Die Kampfabstimmung zwischen Hans Peter Doskozil und Andreas Babler ging denkbar knapp aus: Doskozil erhielt 316 Stimmen, um nur 37 Stimmen mehr als Babler. Rätsel gibt eine „verloren gegangene“ Stimme auf: Im von der Leiterin der Wahlkommission, Michaela Grubesa, präsentierten Endergebnis gab es nämlich eine Differenz zwischen allen ausgezählten Stimmen und der Summe für Doskozil und Babler. Dem ZiB2-Moderator Martin Thür war der Fehler aufgefallen. In den heutigen Sitzungen muss das Rätsel gelöst und besprochen werden, ob die Auszählung wiederholt wird. Am Endergebnis wird die eine Stimme aber nichts ändern. Auch, wenn Teile der Delegierten am Samstag sichtlich enttäuscht über das Ergebnis waren, versicherten in öffentlichen Wortmeldungen alle Funktionäre dem neuen Vorsitzenden ihre Loyalität.

Wieso hat Doskozil eine Koalition mit der ÖVP ausgeschlossen?
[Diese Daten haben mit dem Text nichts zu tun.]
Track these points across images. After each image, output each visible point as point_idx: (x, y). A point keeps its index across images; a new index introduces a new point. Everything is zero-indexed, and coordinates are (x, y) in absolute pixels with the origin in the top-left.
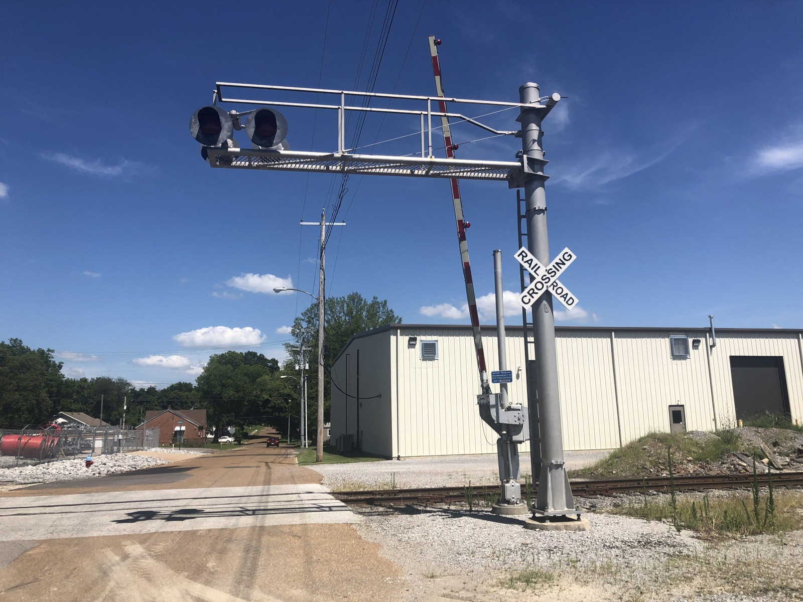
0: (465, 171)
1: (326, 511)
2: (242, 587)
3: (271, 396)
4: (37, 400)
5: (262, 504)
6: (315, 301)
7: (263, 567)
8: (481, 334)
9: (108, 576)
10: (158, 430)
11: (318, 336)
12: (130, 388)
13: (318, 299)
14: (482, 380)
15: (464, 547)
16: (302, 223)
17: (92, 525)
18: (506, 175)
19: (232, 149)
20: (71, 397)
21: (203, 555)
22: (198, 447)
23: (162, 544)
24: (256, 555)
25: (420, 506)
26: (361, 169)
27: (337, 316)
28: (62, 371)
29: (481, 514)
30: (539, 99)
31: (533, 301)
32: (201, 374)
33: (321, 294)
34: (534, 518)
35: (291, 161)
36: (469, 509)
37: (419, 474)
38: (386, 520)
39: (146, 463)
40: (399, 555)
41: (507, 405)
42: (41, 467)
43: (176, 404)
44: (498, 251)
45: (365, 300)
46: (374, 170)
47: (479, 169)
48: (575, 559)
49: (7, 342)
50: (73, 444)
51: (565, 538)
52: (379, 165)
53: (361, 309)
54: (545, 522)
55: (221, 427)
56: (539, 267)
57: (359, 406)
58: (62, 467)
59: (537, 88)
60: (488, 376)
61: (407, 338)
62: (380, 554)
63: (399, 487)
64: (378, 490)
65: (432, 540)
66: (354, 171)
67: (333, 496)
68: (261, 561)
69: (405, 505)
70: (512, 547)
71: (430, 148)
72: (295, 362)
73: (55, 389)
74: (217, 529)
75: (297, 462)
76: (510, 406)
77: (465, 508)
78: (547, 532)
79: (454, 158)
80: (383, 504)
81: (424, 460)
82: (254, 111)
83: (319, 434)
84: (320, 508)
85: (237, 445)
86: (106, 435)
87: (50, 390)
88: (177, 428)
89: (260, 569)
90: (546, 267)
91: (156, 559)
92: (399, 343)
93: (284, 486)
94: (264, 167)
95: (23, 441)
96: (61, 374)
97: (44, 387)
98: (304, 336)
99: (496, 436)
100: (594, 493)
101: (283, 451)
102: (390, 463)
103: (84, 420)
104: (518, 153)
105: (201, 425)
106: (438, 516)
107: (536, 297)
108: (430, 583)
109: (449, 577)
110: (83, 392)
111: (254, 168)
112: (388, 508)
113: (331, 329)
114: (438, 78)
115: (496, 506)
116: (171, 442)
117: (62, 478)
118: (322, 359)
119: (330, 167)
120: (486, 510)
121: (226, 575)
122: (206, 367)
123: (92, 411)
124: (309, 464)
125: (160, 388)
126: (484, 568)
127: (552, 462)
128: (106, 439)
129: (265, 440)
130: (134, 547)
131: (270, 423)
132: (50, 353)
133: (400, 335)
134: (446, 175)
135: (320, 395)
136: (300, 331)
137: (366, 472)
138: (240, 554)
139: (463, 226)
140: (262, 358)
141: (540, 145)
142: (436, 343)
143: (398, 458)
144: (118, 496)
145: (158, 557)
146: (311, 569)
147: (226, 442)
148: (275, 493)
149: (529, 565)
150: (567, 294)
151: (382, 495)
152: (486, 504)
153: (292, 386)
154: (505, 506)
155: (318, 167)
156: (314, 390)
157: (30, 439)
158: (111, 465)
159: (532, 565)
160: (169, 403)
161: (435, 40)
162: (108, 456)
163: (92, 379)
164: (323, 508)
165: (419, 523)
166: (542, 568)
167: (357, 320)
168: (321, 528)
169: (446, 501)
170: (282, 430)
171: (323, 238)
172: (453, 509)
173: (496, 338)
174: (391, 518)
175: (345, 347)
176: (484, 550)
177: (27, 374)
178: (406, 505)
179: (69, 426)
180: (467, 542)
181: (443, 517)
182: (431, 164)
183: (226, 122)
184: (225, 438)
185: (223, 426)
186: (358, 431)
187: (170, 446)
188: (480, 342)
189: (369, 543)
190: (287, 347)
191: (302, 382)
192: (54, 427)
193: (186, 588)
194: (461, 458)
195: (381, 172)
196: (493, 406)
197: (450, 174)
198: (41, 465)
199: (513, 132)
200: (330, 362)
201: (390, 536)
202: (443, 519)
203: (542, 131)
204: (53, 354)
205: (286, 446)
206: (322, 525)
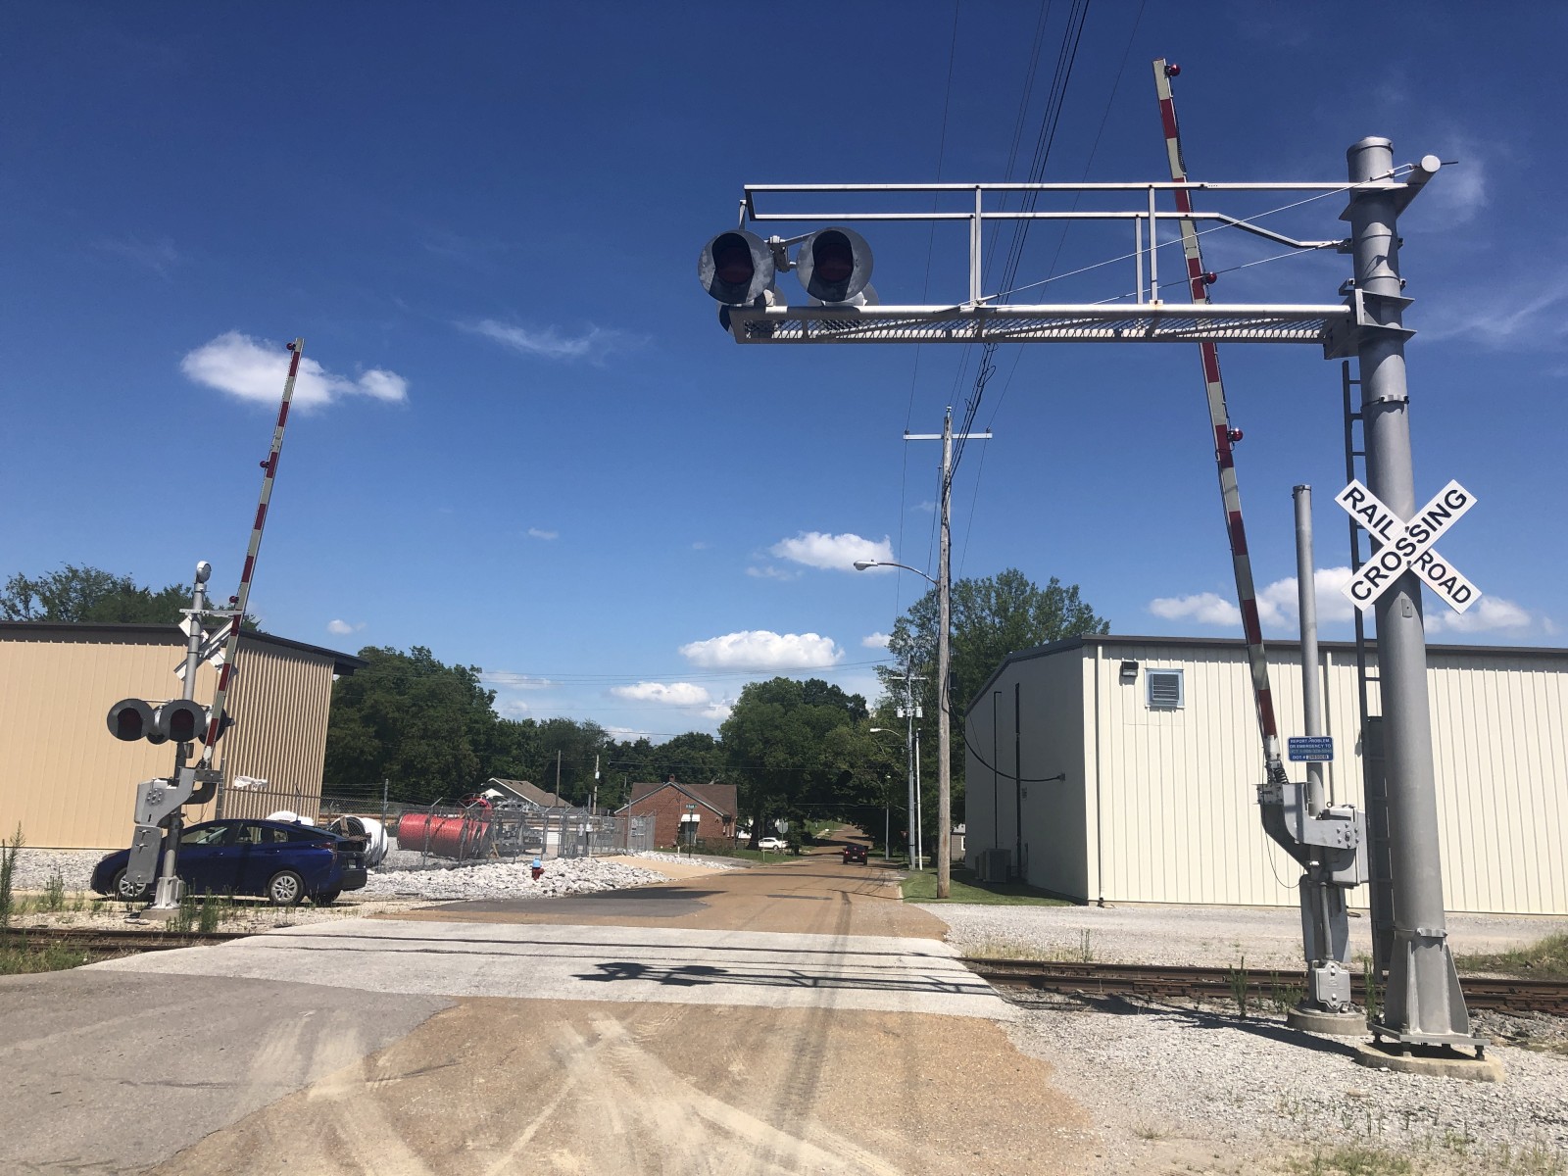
0: (1229, 328)
1: (949, 991)
2: (789, 1113)
3: (852, 766)
4: (455, 757)
5: (832, 969)
6: (932, 587)
7: (828, 1083)
8: (1264, 659)
9: (565, 1067)
10: (651, 819)
11: (937, 654)
12: (605, 739)
13: (937, 583)
14: (1267, 754)
15: (1221, 1086)
16: (907, 437)
17: (541, 980)
18: (1318, 332)
19: (772, 309)
20: (508, 753)
21: (723, 1051)
22: (723, 855)
23: (655, 1023)
24: (815, 1060)
25: (1138, 998)
26: (1014, 332)
27: (976, 615)
28: (494, 707)
29: (1263, 1025)
30: (1392, 172)
31: (1376, 593)
32: (728, 718)
33: (944, 573)
34: (1377, 1044)
35: (880, 325)
36: (1238, 1013)
37: (1141, 936)
38: (1065, 1019)
39: (631, 879)
40: (1086, 1089)
41: (1321, 807)
42: (460, 872)
43: (685, 773)
44: (1304, 488)
45: (1033, 584)
46: (1039, 334)
47: (1259, 321)
48: (1463, 1138)
49: (408, 654)
50: (512, 836)
51: (1446, 1092)
52: (1050, 323)
53: (1025, 602)
54: (1401, 1055)
55: (763, 820)
56: (1391, 522)
57: (1020, 794)
58: (494, 875)
59: (1388, 147)
60: (1280, 746)
61: (1117, 664)
62: (1051, 1081)
63: (1096, 960)
64: (1054, 960)
65: (1156, 1067)
66: (1001, 337)
67: (964, 964)
68: (825, 1072)
69: (1108, 995)
70: (1325, 1098)
71: (1154, 285)
72: (897, 703)
73: (482, 738)
74: (747, 1007)
75: (901, 897)
76: (1328, 811)
77: (1231, 1012)
78: (1405, 1076)
79: (1209, 301)
80: (1063, 988)
81: (1153, 910)
82: (812, 234)
83: (941, 845)
84: (939, 986)
85: (791, 855)
86: (565, 822)
87: (475, 737)
88: (686, 818)
89: (821, 1086)
90: (1406, 522)
91: (643, 1048)
92: (1100, 673)
93: (874, 938)
94: (830, 338)
95: (433, 825)
96: (493, 711)
97: (466, 733)
98: (913, 654)
99: (1297, 870)
100: (1527, 1007)
101: (877, 873)
102: (1082, 912)
103: (529, 794)
104: (1345, 284)
105: (727, 813)
106: (1172, 1022)
107: (1384, 585)
108: (1145, 1148)
109: (1186, 1140)
110: (528, 744)
111: (813, 341)
112: (1072, 998)
113: (965, 640)
114: (1172, 143)
115: (1297, 1013)
116: (675, 843)
117: (493, 894)
118: (945, 698)
119: (954, 332)
120: (1275, 1018)
121: (762, 1090)
122: (737, 707)
123: (542, 779)
124: (923, 902)
125: (656, 741)
126: (1259, 1133)
127: (1419, 930)
128: (564, 830)
129: (840, 849)
130: (607, 1023)
131: (852, 817)
132: (475, 673)
133: (1104, 657)
134: (1189, 335)
135: (942, 769)
136: (906, 643)
137: (1034, 924)
138: (787, 1055)
139: (1226, 438)
140: (835, 692)
141: (1393, 264)
142: (1180, 674)
143: (1101, 902)
144: (582, 933)
145: (647, 1045)
146: (916, 1096)
147: (773, 848)
148: (857, 951)
149: (1359, 1138)
150: (1454, 579)
151: (1063, 972)
152: (1277, 1008)
153: (892, 748)
154: (1315, 1015)
155: (931, 332)
156: (933, 759)
157: (443, 823)
158: (573, 878)
159: (1366, 1139)
160: (672, 770)
161: (1166, 67)
162: (568, 860)
163: (542, 721)
164: (945, 987)
165: (1132, 1032)
166: (1386, 1146)
167: (1017, 624)
168: (938, 1024)
169: (1192, 994)
170: (874, 830)
171: (947, 464)
172: (1205, 1011)
173: (1299, 668)
174: (1075, 1018)
175: (992, 677)
176: (1263, 1097)
177: (439, 708)
178: (1110, 995)
179: (505, 803)
180: (1228, 1078)
181: (1181, 1024)
182: (1156, 317)
183: (763, 258)
184: (770, 841)
185: (767, 818)
186: (1019, 844)
187: (673, 849)
188: (1263, 675)
189: (1028, 1060)
190: (881, 674)
191: (910, 741)
192: (481, 805)
193: (693, 1103)
194: (1232, 912)
195: (1054, 336)
196: (1290, 809)
197: (1197, 335)
198: (461, 869)
199: (1335, 242)
200: (964, 707)
201: (1072, 1051)
202: (1183, 1028)
203: (1399, 237)
204: (479, 675)
205: (883, 863)
206: (941, 1017)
Nach seiner Wahl zum Parteichef kündigte er an, weder mit der FPÖ, noch mit der ÖVP zusammenarbeiten zu wollen. Seine eigene Erfahrung als Minister in der Großen Koalition hätten ihn dazu bewogen, sagt Hans Peter Doskozil. Das rief skeptische Reaktionen auch innerhalb der SPÖ hervor - aber auch Zuspruch. Am Sonntag unterstütze die Frauenvorsitzende Eva-Maria Holzleitner Doskozils Absage. Angesichts der frauenpolitischen Positionen, die die beiden Parteien in Oberösterreich, Niederösterreich und Salzburg vertreten, sehe sie hier „keine Überschneidungspunkte“, sagte sie im ORF. Holzleitner wird auch als Kandidatin für Doskozils Team gehandelt. Sie bekam am Parteitag auffallend viel Applaus, und Doskozil könnte eine Aussöhnung mit den Frauenorganisationen gut gebrauchen.

Kann Doskozil wirklich Wähler von der FPÖ zurückholen?
All jene, die vor zehn Jahren noch SPÖ gewählt haben, aber dann zu den Freiheitlichen abwanderten, will er zurückgewinnen, kündigte Doskozil an. Ob das gelingt, ist fraglich. Laut einer Befragung aus dem Herbst 2022 unter FPÖ-Wählern ist für fast die Hälfte von ihnen ausgeschlossen, jemals SPÖ zu wählen. Nur 14 Prozent halten es für wahrscheinlich.